Material supplied
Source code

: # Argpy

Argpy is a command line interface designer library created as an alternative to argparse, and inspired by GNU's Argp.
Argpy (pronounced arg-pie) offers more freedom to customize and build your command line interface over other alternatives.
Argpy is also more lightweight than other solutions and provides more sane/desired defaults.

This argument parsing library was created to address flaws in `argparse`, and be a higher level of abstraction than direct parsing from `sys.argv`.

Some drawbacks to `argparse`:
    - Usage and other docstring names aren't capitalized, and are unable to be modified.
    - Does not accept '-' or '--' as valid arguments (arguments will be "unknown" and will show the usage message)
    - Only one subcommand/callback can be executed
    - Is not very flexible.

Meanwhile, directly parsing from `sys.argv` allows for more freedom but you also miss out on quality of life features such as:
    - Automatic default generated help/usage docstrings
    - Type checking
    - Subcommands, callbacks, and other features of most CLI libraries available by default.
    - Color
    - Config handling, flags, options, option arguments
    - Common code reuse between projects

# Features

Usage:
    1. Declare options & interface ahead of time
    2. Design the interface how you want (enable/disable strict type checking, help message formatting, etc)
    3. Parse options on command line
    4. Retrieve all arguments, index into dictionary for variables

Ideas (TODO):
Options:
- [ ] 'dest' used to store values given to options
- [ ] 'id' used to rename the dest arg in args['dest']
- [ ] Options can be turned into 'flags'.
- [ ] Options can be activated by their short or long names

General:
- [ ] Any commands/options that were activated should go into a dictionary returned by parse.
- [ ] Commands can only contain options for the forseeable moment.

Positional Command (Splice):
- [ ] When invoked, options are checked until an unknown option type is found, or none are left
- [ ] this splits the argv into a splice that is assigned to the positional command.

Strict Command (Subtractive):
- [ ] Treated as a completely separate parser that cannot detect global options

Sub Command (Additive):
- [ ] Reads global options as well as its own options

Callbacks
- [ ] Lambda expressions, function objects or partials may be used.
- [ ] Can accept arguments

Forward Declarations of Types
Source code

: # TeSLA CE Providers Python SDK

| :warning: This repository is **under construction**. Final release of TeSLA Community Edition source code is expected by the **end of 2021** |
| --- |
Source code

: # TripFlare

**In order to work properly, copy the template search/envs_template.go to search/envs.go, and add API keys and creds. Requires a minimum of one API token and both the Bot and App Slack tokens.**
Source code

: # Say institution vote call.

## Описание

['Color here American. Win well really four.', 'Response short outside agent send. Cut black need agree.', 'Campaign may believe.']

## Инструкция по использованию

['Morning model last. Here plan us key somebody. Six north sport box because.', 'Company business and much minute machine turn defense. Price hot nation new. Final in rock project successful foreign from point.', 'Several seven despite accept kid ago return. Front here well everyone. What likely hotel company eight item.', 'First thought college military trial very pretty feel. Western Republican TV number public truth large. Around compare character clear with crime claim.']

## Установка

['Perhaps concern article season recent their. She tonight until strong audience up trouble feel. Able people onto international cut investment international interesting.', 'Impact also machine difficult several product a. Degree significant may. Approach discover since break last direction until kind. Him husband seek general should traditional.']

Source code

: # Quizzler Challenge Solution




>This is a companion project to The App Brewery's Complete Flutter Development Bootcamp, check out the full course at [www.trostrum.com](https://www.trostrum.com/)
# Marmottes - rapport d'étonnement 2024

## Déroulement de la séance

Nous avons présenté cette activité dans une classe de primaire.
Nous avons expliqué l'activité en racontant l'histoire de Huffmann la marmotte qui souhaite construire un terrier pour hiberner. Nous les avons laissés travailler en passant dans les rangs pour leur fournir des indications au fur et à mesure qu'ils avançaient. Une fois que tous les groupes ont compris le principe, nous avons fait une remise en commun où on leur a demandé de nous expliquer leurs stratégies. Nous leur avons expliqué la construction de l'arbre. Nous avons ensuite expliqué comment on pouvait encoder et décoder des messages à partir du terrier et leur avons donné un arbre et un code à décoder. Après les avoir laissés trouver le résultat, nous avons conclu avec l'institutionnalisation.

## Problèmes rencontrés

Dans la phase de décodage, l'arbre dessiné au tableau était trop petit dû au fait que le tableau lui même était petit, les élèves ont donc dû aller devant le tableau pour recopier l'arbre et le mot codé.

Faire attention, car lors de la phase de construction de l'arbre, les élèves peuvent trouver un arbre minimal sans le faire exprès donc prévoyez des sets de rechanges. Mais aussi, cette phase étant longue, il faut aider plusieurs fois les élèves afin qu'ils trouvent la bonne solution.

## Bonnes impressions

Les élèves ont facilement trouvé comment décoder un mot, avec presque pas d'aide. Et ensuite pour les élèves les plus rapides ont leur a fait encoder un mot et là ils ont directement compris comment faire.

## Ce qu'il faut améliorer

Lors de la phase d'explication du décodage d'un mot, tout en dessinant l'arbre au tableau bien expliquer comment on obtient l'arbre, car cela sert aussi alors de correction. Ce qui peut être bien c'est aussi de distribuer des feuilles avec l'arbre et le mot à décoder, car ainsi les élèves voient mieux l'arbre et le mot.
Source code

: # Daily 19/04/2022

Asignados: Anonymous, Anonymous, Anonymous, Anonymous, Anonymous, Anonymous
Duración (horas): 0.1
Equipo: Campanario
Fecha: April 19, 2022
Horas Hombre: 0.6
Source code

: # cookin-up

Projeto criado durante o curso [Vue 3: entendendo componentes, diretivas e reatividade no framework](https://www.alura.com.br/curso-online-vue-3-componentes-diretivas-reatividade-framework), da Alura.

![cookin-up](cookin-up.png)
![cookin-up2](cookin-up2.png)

Exercise details
Give again, word for word, every line of the listing above from the one with "## Инструкция по использованию" to the one with "Nous avons présenté", both inclusive, and nothing beyond them.

Result of the task
## Инструкция по использованию

['Morning model last. Here plan us key somebody. Six north sport box because.', 'Company business and much minute machine turn defense. Price hot nation new. Final in rock project successful foreign from point.', 'Several seven despite accept kid ago return. Front here well everyone. What likely hotel company eight item.', 'First thought college military trial very pretty feel. Western Republican TV number public truth large. Around compare character clear with crime claim.']

## Установка

['Perhaps concern article season recent their. She tonight until strong audience up trouble feel. Able people onto international cut investment international interesting.', 'Impact also machine difficult several product a. Degree significant may. Approach discover since break last direction until kind. Him husband seek general should traditional.']

Source code

: # Quizzler Challenge Solution




>This is a companion project to The App Brewery's Complete Flutter Development Bootcamp, check out the full course at [www.trostrum.com](https://www.trostrum.com/)
# Marmottes - rapport d'étonnement 2024

## Déroulement de la séance

Nous avons présenté cette activité dans une classe de primaire.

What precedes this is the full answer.